Hoya Hoye – It’s Buhe!

Ethiopia has many unique religious and cultural festivals involving distinctive rituals, and Buhe is one of these.

Traditionally, Buhe (Ge’ez: ቡሄ), is a feast day observed by the Ethiopian Orthodox Tewahedo Church on 19 August (13 Nahase, the last month of the Ethiopian calendar). It celebrates the Transfiguration of Jesus on Mount Tabor, commemorating the moment when his face and clothes became dazzlingly bright to glorify him. On this day, a religious ceremony is observed at Mount Tabor, close to Debre Tabor in south Gondar. A painting of the Transfiguration can be seen in Debre Berhan Selassie Church, Gondar.

Culturally, Buhe also marks the end of the dark, cold days of the rainy season (Kremt) and the beginning of a new year of light, sunshine and hope.

Customarily, young boys dressed in colourful clothes roam around their neighbourhoods banging the ground with a stick and singing hoya-hoye, a traditional song which includes personalised poems to praise elders and express good wishes for the upcoming Ethiopian new year. When the singing stops, householders give the group Mulmul Dabo, a special homemade bread baked only for the celebration of the Buhe holiday. Historically, this bread signifies the fact that mothers took bread to their shepherd boys who stayed out late thinking the light of the Transfiguration was daylight.

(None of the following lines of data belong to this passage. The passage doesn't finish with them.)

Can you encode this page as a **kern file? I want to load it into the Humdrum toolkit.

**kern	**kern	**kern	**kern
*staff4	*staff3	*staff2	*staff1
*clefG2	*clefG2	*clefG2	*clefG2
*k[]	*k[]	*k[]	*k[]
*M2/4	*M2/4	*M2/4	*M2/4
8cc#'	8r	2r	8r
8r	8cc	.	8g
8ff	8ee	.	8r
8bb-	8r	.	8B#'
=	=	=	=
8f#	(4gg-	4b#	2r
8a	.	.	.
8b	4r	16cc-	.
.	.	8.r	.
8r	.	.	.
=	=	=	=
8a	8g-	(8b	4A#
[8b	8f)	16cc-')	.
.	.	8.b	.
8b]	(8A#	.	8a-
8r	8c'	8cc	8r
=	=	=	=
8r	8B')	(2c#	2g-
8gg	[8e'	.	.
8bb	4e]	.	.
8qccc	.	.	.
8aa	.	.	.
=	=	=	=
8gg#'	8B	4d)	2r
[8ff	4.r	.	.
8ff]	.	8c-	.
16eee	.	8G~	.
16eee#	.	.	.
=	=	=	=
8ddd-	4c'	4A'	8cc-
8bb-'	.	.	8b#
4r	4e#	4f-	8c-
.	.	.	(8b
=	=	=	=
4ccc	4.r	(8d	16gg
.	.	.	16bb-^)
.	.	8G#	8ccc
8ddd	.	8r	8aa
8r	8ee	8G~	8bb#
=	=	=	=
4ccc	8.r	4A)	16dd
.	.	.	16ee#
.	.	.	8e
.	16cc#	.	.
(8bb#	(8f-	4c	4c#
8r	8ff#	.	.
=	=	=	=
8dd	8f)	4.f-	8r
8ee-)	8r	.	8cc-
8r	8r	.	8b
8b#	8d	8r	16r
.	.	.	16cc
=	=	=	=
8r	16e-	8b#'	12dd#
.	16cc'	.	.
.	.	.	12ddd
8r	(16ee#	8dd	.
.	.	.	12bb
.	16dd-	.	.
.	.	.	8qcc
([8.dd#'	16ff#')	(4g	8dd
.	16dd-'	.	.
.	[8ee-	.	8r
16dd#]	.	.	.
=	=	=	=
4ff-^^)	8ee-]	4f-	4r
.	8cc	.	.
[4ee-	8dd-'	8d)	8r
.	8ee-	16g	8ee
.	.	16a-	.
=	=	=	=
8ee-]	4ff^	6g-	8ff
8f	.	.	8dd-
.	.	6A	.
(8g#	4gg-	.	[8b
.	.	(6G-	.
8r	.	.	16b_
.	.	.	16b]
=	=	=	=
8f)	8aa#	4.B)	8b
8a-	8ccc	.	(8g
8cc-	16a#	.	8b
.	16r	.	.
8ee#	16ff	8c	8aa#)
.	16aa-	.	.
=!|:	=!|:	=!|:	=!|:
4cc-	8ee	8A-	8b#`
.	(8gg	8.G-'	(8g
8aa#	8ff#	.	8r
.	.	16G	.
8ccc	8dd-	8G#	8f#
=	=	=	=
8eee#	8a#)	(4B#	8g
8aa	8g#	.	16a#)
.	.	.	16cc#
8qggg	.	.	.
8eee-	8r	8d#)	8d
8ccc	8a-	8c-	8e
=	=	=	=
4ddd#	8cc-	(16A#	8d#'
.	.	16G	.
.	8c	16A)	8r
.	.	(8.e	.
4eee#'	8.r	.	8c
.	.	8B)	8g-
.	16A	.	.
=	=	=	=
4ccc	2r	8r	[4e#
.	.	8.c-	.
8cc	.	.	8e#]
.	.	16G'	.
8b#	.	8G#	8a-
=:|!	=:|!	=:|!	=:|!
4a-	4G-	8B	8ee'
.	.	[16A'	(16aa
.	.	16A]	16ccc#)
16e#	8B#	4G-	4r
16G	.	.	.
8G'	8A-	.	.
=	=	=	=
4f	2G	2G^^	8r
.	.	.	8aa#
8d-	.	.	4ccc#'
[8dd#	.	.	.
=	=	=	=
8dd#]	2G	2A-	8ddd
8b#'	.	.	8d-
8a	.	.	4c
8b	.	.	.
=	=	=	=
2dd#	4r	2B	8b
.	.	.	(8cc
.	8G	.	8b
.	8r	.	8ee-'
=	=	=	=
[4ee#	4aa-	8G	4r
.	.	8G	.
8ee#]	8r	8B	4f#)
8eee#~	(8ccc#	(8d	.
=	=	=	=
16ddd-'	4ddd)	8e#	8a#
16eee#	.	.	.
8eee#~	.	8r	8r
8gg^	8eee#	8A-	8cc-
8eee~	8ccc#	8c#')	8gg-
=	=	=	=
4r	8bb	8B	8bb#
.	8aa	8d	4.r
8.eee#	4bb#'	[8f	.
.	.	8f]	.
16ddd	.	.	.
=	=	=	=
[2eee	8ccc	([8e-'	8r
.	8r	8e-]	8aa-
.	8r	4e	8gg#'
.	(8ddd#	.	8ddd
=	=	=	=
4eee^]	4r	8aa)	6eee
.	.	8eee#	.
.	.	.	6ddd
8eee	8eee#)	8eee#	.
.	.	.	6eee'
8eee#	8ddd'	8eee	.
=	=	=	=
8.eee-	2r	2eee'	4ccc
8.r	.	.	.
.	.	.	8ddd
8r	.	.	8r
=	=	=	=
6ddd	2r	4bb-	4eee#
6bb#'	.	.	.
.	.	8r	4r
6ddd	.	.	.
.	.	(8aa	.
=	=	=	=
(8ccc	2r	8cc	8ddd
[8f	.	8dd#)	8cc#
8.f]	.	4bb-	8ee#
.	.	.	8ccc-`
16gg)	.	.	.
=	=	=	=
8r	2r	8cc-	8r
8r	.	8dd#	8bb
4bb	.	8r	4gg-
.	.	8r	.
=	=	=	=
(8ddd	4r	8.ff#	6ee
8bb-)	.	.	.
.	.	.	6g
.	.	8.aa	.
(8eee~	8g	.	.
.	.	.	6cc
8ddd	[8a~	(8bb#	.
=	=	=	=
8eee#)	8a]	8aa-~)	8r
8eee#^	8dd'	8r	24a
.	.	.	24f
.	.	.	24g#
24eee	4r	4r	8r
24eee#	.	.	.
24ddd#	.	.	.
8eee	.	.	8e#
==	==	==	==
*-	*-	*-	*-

During the day, boys also crack whips, representing the sound of thunder on the day of the Transfiguration of Jesus. In the evening, bundles of twigs, known as chibo are lit representing the light that illuminated Jesus as he was transfigured on the mountain. Ethiopian traditional fasting cuisines and drinks are served as Buhe falls on one of the days of the fast of the Assumption of Saint Mary.

Many adults feel nostalgic about their childhood as soon as they hear the first lines of the boys’ songs, “buhe buhe belu,lijoch hulu” ( All of you children say, Buhe buhe!).